A naturalized U.S. citizen living in Hong Kong, Mr. Lee, 53, on Tuesday waived his right to a detention hearing and was ordered held without bond. He did not contest his extradition to the Eastern District of Virginia, where the case will be prosecuted. An appearance in federal court in Alexandria will take place in the next few weeks, a Justice Department spokesman said.

BOEING BUILDS CARGO DRONE
The aviation giant and key defense contractor Boeing Co. has produced a prototype of an electric-powered cargo drone.

The company announced last week that initial flight tests of the vertical takeoff and landing unmanned cargo aerial vehicle were recently completed.

“Our new CAV prototype presents new possibilities for autonomous cargo delivery, logistics and other transportation applications,” said Steve Nordlund, vice president of Boeing HorizonX, the unit that developed the CAV.

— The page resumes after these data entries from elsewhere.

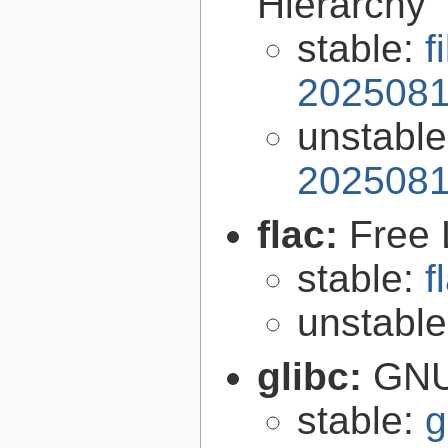
Hierarchy
stable:
f
2025081
unstabl
2025081
flac:
Free 
stable:
f
unstabl
glibc:
GNU
stable:
g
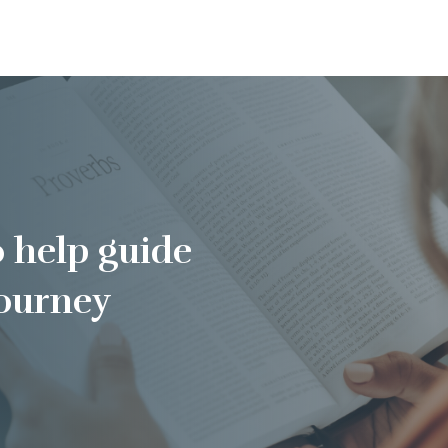
o help guide
journey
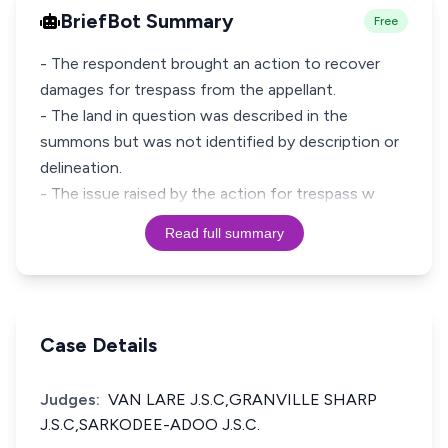
BriefBot Summary
Free
- The respondent brought an action to recover
damages for trespass from the appellant.
- The land in question was described in the
summons but was not identified by description or
delineation.
- The issue raised by the action for trespass w
Read full summary
Case Details
Judges:
VAN LARE J.S.C,GRANVILLE SHARP
J.S.C,SARKODEE-ADOO J.S.C.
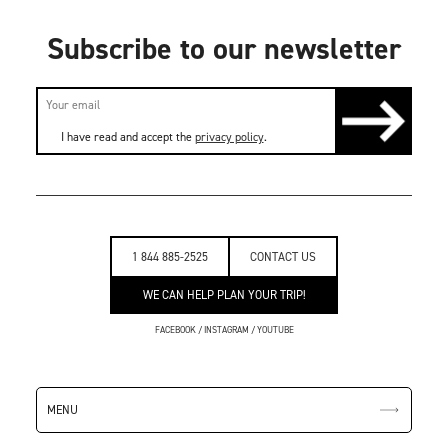
Subscribe to our newsletter
I have read and accept the
privacy policy
.
1 844 885-2525
CONTACT US
WE CAN HELP PLAN YOUR TRIP!
FACEBOOK
/
INSTAGRAM
/
YOUTUBE
MENU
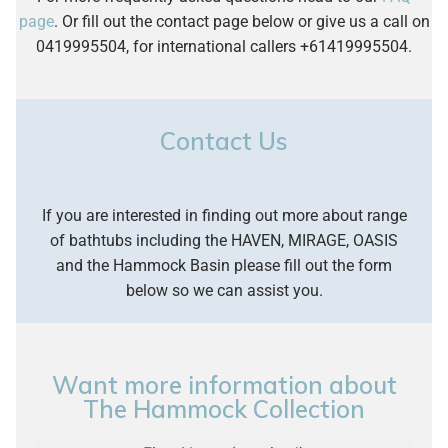
US, the tub takes 50 gallons with a depth of
It uses a standing tap to fill the bathtub and once
page
. Or fill out the contact page below or give us a call on
does not supply any labour other than for a
25.63 inches. The smaller 1800mm hammock
finished the wastewater is emptied via the base
0419995504, for international callers +61419995504.
repair only.
needs 150 litres / 39.6 gallons.
into a downpipe concealed by a solid surface
sleeve.
Contact Us
If you are interested in finding out more about range
of bathtubs including the HAVEN, MIRAGE, OASIS
and the Hammock Basin please fill out the form
below so we can assist you.
Want more information about
The Hammock Collection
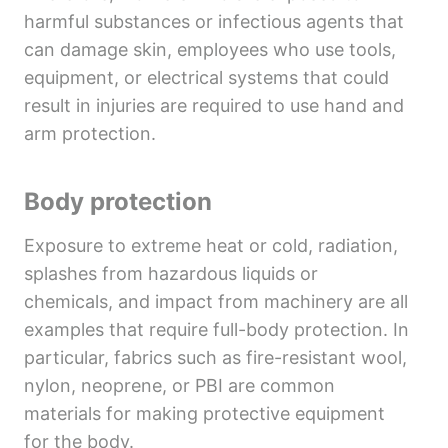
harmful substances or infectious agents that
can damage skin, employees who use tools,
equipment, or electrical systems that could
result in injuries are required to use hand and
arm protection.
Body protection
Exposure to extreme heat or cold, radiation,
splashes from hazardous liquids or
chemicals, and impact from machinery are all
examples that require full-body protection. In
particular, fabrics such as fire-resistant wool,
nylon, neoprene, or PBI are common
materials for making protective equipment
for the body.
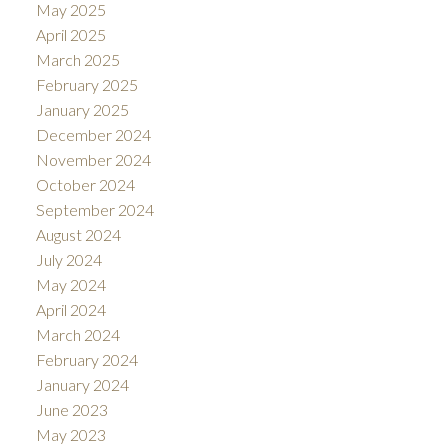
May 2025
April 2025
March 2025
February 2025
January 2025
December 2024
November 2024
October 2024
September 2024
August 2024
July 2024
May 2024
April 2024
March 2024
February 2024
January 2024
June 2023
May 2023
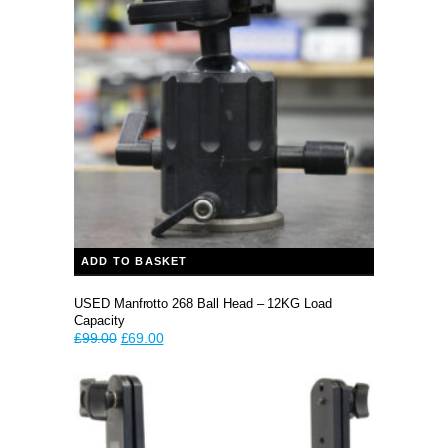
ADD TO BASKET
USED Manfrotto 268 Ball Head – 12KG Load
Capacity
Original
Current
£
99.00
£
69.00
price
price
was:
is:
£99.00.
£69.00.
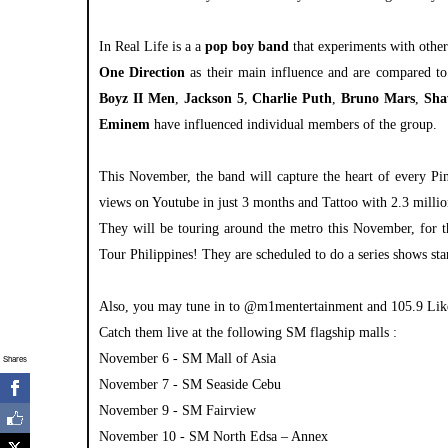
In Real Life is a a
pop
boy band
that experiments with othe
One Direction
as their main influence and are compared to
Boyz II Men
,
Jackson 5
,
Charlie Puth
,
Bruno Mars
,
Sha
Eminem
have influenced individual members of the group.
This November, the band will capture the heart of every Pi
views on Youtube in just 3 months and Tattoo with 2.3 milli
They will be touring around the metro this November, for th
Tour Philippines! They are scheduled to do a series shows 
Also, you may tune in to @m1mentertainment and 105.9 Like
Catch them live at the following SM flagship malls :
November 6 - SM Mall of Asia
Shares
November 7 - SM Seaside Cebu
November 9 - SM Fairview
November 10 - SM North Edsa – Annex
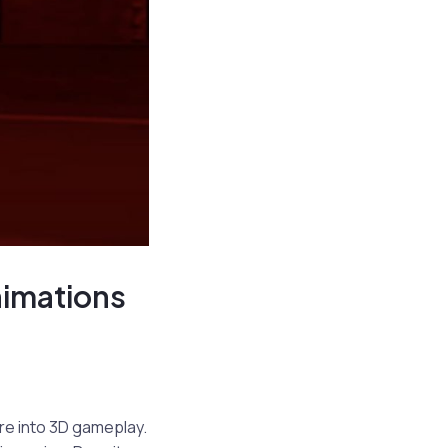
nimations
re into 3D gameplay.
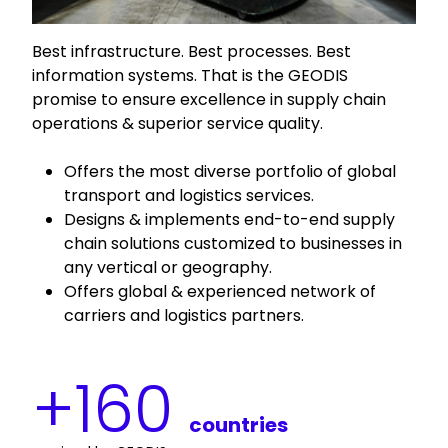
Best infrastructure. Best processes. Best
information systems. That is the GEODIS
promise to ensure excellence in supply chain
operations & superior service quality.
Offers the most diverse portfolio of global
transport and logistics services.
Designs & implements end-to-end supply
chain solutions customized to businesses in
any vertical or geography.
Offers global & experienced network of
carriers and logistics partners.
+
160
countries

The drone is part of Boeing’s push for futuristic autonomous aerospace vehicles that will have applications for both commercial and military sectors.

The Pentagon’s military forces are moving toward the use of such autonomous aircraft and vehicles.

According to a Boeing officials, the cargo drone was built in three months by a Horizon X team of engineers and technologists. The goal is to eventually build drone aircraft capable of transporting 250 to 500 pounds up to 20 miles. The drone measures 15 by 18 feet and is powered by four contra-rotating propellers.

“The technology opens up new possibilities for delivering time-sensitive and high-value goods, conducting autonomous missions in remote or dangerous environments, and other applications,” Boeing said.